In a double-blind, randomized, crossover trial comparing sustained-release morphine sulfate every 12 hours with sustained-release oxycodone every 12 hours at a 3:2 ratio, Dr. Bruera found similar pain control, sedation, and other side effects with the two agents. Fewer rescue medications were needed at night with use of both sustained-release agents, compared with use of short-acting agents.

Oxycodone, however, must be biologically converted by the hepatic enzyme cytochrome P450 2D6 into its active metabolite, oxymorphone, to provide analgesia. Approximately 10% to 15% of the population have genetically low concentrations of this enzyme, which can also be inhibited by such drugs as fluoxetine (Prozac) or quinidine.

James Clearly, MD, demonstrated that animals with low levels of this enzyme required a 10-fold increase in oxycodone dose in order to have the same effects.

Whether this effect occurs in humans has not yet been determined. However, Dr. Bruera presented the case of a patient who had inadequate pain relief with oxycodone for cancer-related pain due to bone metastases. Over 10 days, the oxycodone dose was escalated without significant improvement in pain.

When switched to an equianalgesic dose of hydromorphone, the patient developed symptoms of opioid toxicity requiring reversal with naloxone. This implied that the patient needed a lower dose of hydromorphone, a drug that, unlike oxycodone, does not require bioconversion to have analgesic properties.

Methadone Conversions

Methadone, a relatively inexpensive opioid for chronic pain, does not have active metabolites. It is well absorbed by the oral route and exhibits both µ-opioid and NMDA (N-methyl D-aspartate) receptor antagonism effects. However, it has a relatively long half-life with significant interindividual variability, which can result in accumulation and toxicity.
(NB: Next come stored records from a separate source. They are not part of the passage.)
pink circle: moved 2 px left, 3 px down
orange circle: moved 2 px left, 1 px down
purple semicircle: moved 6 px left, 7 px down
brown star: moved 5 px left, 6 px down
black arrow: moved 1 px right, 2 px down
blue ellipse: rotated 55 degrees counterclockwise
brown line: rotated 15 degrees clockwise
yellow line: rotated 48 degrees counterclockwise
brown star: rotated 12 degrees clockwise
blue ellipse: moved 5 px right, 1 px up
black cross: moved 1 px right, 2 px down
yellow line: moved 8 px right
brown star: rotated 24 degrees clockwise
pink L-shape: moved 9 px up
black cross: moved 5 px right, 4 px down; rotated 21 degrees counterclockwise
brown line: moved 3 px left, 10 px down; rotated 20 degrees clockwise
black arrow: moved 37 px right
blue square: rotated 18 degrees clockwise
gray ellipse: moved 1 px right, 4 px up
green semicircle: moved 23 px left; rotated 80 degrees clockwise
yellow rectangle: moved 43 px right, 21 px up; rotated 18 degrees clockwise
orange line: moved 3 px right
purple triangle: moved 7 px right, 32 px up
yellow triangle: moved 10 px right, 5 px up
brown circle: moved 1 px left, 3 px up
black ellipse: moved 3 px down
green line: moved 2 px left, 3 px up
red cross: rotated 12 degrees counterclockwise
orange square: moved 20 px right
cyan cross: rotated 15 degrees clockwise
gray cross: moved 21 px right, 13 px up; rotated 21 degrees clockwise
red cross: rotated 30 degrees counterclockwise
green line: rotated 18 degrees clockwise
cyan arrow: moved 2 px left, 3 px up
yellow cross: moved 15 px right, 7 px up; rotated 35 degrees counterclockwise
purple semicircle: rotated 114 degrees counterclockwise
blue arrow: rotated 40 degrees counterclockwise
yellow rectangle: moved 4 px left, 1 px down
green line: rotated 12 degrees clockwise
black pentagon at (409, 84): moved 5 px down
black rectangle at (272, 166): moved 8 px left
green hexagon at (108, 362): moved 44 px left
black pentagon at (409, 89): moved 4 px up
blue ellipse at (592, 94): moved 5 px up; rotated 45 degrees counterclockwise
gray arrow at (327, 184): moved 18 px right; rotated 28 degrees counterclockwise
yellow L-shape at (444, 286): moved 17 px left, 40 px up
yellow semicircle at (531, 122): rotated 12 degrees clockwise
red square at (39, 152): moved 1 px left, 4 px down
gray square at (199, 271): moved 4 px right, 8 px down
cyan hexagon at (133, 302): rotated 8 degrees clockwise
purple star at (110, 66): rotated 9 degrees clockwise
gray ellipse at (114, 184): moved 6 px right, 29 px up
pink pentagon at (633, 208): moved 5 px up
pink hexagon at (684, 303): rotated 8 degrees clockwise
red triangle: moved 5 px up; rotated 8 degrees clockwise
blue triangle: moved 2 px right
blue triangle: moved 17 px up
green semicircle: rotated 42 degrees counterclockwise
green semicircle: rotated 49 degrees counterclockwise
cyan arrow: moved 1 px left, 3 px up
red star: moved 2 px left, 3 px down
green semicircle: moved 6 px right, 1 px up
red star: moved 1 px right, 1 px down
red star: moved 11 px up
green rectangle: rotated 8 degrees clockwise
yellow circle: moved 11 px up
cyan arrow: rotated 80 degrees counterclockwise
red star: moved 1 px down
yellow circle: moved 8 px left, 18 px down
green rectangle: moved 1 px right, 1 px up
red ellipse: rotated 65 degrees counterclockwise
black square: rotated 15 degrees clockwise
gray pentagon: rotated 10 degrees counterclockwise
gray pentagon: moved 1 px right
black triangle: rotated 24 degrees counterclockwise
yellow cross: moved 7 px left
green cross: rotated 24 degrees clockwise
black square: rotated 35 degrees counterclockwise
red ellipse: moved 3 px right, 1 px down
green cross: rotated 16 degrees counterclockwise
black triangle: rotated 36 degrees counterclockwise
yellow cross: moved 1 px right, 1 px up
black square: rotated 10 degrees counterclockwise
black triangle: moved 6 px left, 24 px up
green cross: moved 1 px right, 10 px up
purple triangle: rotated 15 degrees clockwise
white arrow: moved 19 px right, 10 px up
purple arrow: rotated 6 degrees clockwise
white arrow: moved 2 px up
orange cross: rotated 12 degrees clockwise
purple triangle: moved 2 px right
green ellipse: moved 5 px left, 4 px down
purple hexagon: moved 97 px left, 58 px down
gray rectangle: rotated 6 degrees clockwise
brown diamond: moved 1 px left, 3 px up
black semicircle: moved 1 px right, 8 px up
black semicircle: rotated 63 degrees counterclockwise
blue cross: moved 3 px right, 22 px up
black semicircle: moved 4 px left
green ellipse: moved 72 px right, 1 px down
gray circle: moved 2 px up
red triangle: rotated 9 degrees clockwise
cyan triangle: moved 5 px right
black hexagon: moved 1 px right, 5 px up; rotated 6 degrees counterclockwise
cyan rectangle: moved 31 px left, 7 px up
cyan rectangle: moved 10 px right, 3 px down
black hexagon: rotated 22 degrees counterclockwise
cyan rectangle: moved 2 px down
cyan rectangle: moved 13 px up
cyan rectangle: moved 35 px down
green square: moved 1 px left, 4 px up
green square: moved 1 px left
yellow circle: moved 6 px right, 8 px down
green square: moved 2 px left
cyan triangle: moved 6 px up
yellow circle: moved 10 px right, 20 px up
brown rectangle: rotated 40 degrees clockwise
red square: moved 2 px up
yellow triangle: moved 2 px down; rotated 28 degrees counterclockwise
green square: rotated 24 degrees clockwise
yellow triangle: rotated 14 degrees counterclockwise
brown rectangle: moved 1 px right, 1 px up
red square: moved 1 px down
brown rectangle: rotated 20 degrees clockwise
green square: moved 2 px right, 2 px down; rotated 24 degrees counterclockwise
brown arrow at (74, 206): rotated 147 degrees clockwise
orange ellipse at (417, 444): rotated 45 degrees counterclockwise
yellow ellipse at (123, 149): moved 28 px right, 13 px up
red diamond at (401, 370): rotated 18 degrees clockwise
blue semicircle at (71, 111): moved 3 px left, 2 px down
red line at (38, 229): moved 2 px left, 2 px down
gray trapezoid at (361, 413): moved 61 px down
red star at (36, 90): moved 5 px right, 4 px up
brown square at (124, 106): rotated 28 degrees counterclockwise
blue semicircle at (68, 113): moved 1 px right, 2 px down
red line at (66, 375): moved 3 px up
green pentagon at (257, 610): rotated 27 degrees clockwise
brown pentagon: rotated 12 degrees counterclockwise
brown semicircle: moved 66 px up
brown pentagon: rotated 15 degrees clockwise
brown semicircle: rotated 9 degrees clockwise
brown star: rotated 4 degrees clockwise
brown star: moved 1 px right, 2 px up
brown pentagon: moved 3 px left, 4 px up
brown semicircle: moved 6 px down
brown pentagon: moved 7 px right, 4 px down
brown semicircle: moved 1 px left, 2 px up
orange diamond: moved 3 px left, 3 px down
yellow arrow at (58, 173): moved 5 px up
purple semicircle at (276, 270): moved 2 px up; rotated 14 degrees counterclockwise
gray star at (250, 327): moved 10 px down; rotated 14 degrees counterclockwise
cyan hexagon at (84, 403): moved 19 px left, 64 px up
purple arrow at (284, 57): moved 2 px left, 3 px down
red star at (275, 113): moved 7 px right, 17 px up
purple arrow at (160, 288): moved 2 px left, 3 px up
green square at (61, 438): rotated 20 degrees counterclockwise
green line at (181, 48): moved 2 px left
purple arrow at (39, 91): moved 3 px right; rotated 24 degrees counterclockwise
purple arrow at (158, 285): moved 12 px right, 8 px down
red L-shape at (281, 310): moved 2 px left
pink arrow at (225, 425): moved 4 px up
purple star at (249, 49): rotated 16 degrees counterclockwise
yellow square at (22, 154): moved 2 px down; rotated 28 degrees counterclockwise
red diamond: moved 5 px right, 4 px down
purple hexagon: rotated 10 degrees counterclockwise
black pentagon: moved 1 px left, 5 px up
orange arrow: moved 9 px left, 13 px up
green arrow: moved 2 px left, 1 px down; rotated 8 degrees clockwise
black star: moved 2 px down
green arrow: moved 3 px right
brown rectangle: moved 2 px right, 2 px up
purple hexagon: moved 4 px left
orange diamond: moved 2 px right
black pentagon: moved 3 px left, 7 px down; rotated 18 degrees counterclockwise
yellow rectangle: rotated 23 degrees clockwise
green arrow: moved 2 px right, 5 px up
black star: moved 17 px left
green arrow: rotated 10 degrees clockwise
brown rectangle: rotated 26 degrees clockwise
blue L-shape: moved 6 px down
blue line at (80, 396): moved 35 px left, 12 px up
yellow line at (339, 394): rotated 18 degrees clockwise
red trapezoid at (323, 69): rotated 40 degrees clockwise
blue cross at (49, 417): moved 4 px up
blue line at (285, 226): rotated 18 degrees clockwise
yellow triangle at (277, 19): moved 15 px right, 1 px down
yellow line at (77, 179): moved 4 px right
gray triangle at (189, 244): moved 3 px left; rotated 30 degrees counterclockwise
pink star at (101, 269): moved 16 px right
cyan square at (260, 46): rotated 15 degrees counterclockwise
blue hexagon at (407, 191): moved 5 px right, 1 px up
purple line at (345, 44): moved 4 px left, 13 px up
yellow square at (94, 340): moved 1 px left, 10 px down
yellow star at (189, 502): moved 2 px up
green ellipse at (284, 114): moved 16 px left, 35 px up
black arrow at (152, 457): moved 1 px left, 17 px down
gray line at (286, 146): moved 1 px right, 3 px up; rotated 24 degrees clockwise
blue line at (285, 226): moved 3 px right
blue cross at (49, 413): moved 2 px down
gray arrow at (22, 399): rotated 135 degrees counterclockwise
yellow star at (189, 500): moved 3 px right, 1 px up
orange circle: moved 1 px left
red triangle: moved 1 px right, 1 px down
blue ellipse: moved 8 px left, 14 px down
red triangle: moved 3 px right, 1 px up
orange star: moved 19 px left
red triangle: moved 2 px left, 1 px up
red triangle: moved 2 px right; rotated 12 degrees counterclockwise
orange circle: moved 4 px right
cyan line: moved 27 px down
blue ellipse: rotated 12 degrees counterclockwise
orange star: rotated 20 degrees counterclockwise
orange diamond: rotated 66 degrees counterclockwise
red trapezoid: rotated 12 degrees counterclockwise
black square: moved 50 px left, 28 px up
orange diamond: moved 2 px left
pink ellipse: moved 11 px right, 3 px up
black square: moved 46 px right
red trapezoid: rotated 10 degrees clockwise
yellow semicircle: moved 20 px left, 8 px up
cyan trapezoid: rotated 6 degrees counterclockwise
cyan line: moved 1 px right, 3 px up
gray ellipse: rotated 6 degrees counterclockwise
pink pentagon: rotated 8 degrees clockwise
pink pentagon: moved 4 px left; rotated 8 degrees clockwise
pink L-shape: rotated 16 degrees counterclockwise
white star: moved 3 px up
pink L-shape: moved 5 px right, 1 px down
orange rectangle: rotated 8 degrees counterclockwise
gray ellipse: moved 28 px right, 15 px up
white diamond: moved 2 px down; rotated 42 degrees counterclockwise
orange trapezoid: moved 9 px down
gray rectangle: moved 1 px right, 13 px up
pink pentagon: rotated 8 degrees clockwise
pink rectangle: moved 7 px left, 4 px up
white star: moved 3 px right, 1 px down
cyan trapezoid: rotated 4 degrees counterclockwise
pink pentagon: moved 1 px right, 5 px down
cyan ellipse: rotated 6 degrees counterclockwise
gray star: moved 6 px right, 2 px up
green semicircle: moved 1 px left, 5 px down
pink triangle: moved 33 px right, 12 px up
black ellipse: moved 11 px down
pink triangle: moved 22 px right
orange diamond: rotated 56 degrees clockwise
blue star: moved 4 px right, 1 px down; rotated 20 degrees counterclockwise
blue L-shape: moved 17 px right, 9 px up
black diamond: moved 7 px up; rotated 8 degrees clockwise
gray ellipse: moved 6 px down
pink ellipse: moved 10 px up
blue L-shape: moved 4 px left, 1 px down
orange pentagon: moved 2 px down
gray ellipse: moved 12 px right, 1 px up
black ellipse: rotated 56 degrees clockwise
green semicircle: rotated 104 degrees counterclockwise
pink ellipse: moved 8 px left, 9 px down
Dr. Bruera found that patients could be changed from morphine sulfate or hydromorphone to methadone with acceptable analgesia and side effects. However, methadone was significantly more potent than previously expected, and the potency and conversion ratios were even greater for patients changed from higher doses of other opioids to methadone.

For instance, for oral morphine doses from 30 to 90 mg/day, studies showed that the dose conversion ratio was 4:1. For morphine doses from 90 to 300 mg/day, the ratio when switching to methadone was 8:1, and for oral morphine doses higher than 300 mg/day, the ratio for conversion to methadone was 12:1. However, there tends be a significant amount of interindividual variability. This implies that there is little cross tolerance between methadone and other opioids, he said.